Stroke is a global issue and has been identified as a major cause of permanent disability. The progress of stroke awareness and numerous stroke prevention measures have not reduced the incidence of stroke.
A major concern after stroke is the risk of having a second one. If a stroke victim does not adapt well to his initial stroke, the risk of a secondary or recurrent stroke is very high. It is estimated that the risk of having a second stroke or any other vascular problem within five years of the initial brain attack is approximately 25%.
The outcome of the second stroke is no laughing matter. It may result in death if it occurs within 28 days of the first stroke. It may also lead to a higher risk of permanent disability and further dependence on other people.
Providing lifestyle information helps prevent stroke
Risk factors for a recurrent stroke are smoking, an unhealthy diet, too much alcohol intake and lack of exercise. We now understand that programs to prevent a recurrent stroke should not only focus on prescribing secondary prevention medication such as antihypertensives and statins (medicines which improve cholesterol levels by reducing LDL cholesterol levels) but should also include provision of lifestyle information and teachings on behavior modification.
Dispensing lifestyle information should be started as soon as a stroke victim is admitted to a hospital and should not be stopped even if the stroke survivor is ready for discharge. It should be reaffirmed by community-based health care professionals once the stroke victim is at home. It is crucial to bring a change in lifestyle from the stroke victim and family.
Lifestyle information as a part of secondary prevention also helps patients maintain a healthy lifestyle. Changes made by the stroke survivors and their immediate family members can save lives and reduce the outcome of permanent disability. Such changes also have an impact on family and can reduce disruption of familial relationships.
There is a need for more post-stroke education
Despite recent efforts, stroke victims state that they receive little or no lifestyle information. And there is only a fraction of available literature which provides effective secondary prevention lifestyle information.
Even if provision of lifestyle information is very important in stroke cases, a novel study showed that it is not done diligently. In the study, about 50% of stroke patients indicated that they were not given any dietary advice. About a third of stroke victims declared that they had not received any information about physical activity. Sadly, about 54% of stroke victims also stated that they did not receive any lifestyle information at all.

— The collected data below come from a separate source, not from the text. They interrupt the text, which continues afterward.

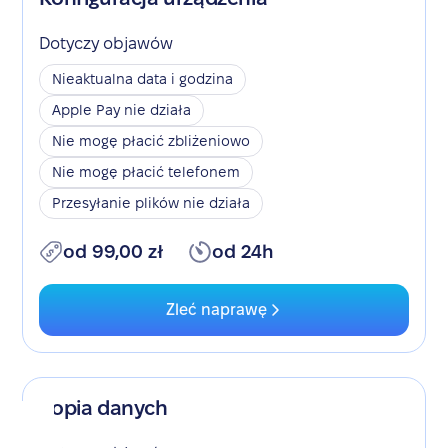
Dotyczy objawów
Nieaktualna data i godzina
Apple Pay nie działa
Nie mogę płacić zbliżeniowo
Nie mogę płacić telefonem
Przesyłanie plików nie działa
od 99,00 zł
od 24h
Zleć naprawę
Kopia danych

To address this need, a novel study was undertaken in Scotland to explore the beliefs and perceptions of stroke survivors and their family members about the teaching of lifestyle information after a stroke.
Patient experience of lifestyle information
The study team enlisted 49 volunteers. These volunteers included 29 stroke survivors and 20 family members. Of these stroke victims, 7 were identified to have aphasia. According to the US National Institutes of Health, “Aphasia is a disorder caused by damage to the parts of the brain that control language. It can make it hard for you to read, write and say what you mean to say”.

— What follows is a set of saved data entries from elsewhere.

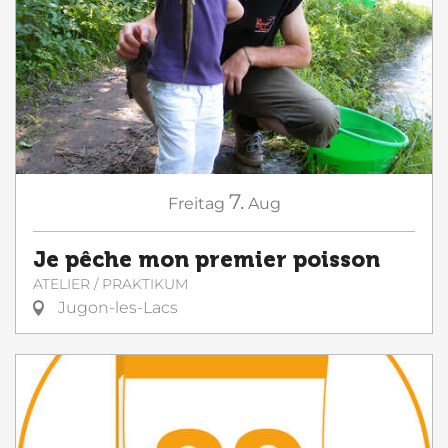
7.
Freitag
Aug
Je pêche mon premier poisson
ATELIER / PRAKTIKUM
Jugon-les-Lacs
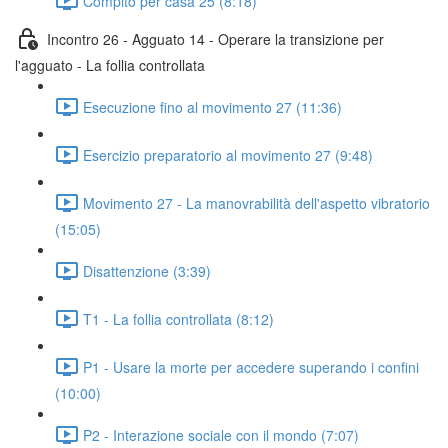
Compito per casa 25 (8:18)
Incontro 26 - Agguato 14 - Operare la transizione per
l'agguato - La follia controllata
Esecuzione fino al movimento 27 (11:36)
Esercizio preparatorio al movimento 27 (9:48)
Movimento 27 - La manovrabilità dell'aspetto vibratorio
(15:05)
Disattenzione (3:39)
T1 - La follia controllata (8:12)
P1 - Usare la morte per accedere superando i confini
(10:00)
P2 - Interazione sociale con il mondo (7:07)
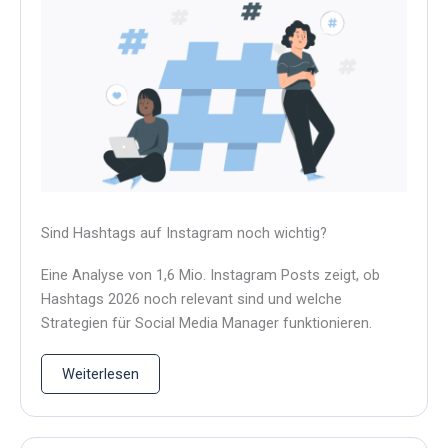
Sind Hashtags auf Instagram noch wichtig?
Eine Analyse von 1,6 Mio. Instagram Posts zeigt, ob
Hashtags 2026 noch relevant sind und welche
Strategien für Social Media Manager funktionieren.
Weiterlesen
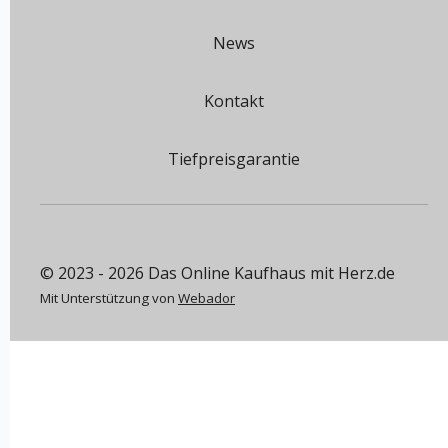
News
Kontakt
Tiefpreisgarantie
© 2023 - 2026 Das Online Kaufhaus mit Herz.de
Mit Unterstützung von
Webador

The study team performed focus group discussions with stroke victims (aged 18 years old and above) who were living at home with their family as well as family members who were living with an adult stroke survivor. Focus group discussions were carried out by the research team to promote interaction among the volunteers of the study. The idea was to emphasize agreements and disagreements among the volunteers. It also helped the study team observe and note non-verbal communication within members of the study group. The researchers elected to perform focus group discussions because this approach has been used successfully with stroke victims who have problems with communication.
Giving the right information, at the right time, the right way
Initially, almost all of the stroke volunteers including their family members said that they had received no health teachings about lifestyle associated with stroke. But when pressed further, the participants replied that they were given written lifestyle information.
1. The researchers found out that the information on lifestyle was given at the wrong time. This was during a time when the stroke victim was not receptive to the health education.
2. The study team also discovered that the health teachings were not verbally reinforced and that family members were rarely involved even when the stroke victim has aphasia.
Educating stroke victims and their families should start on the first day of admission in a medical center and should be reinforced by the healthcare team daily. Daily reinforcement ensures that lifestyle information given is absorbed by the recipient and it also gives time for stroke victims and their families to clarify any point.
3. The volunteers of the study also stated that the information provided by the healthcare team about healthy lifestyle behavior was often very confusing, sometimes even contradictory. In the end, they didn’t know who to listen to and admitted that family and peers both influenced their behavioral patterns after the stroke. On the contrary, the volunteers rarely discussed the influence made by the healthcare professionals – the very same people who should have made an impact on lifestyle information.
Changing post-stroke education
The study showed that dispensing lifestyle and health information are not sufficient in stimulating and enabling a change in behavior, even after a major life-threatening event. The provision of lifestyle information needs a correct timing and should be done when the stroke victims and their families are most receptive. It is also important to provide patients with appropriate resources, instead of standard information.
The research team also pointed out the influence of family members on patterns of lifestyle behavior. A stroke victim cannot succeed in maintaining a healthy lifestyle without the support of his family. The researchers concluded that healthcare professionals should take this into account, as relatives can help them change the way they perform their health education. This in turn will benefit stroke victims and their families, who will absorb lifestyle information better.
The study team also acknowledged that post-stroke depression and reduced mobility may affect stroke victims control over their lifestyle.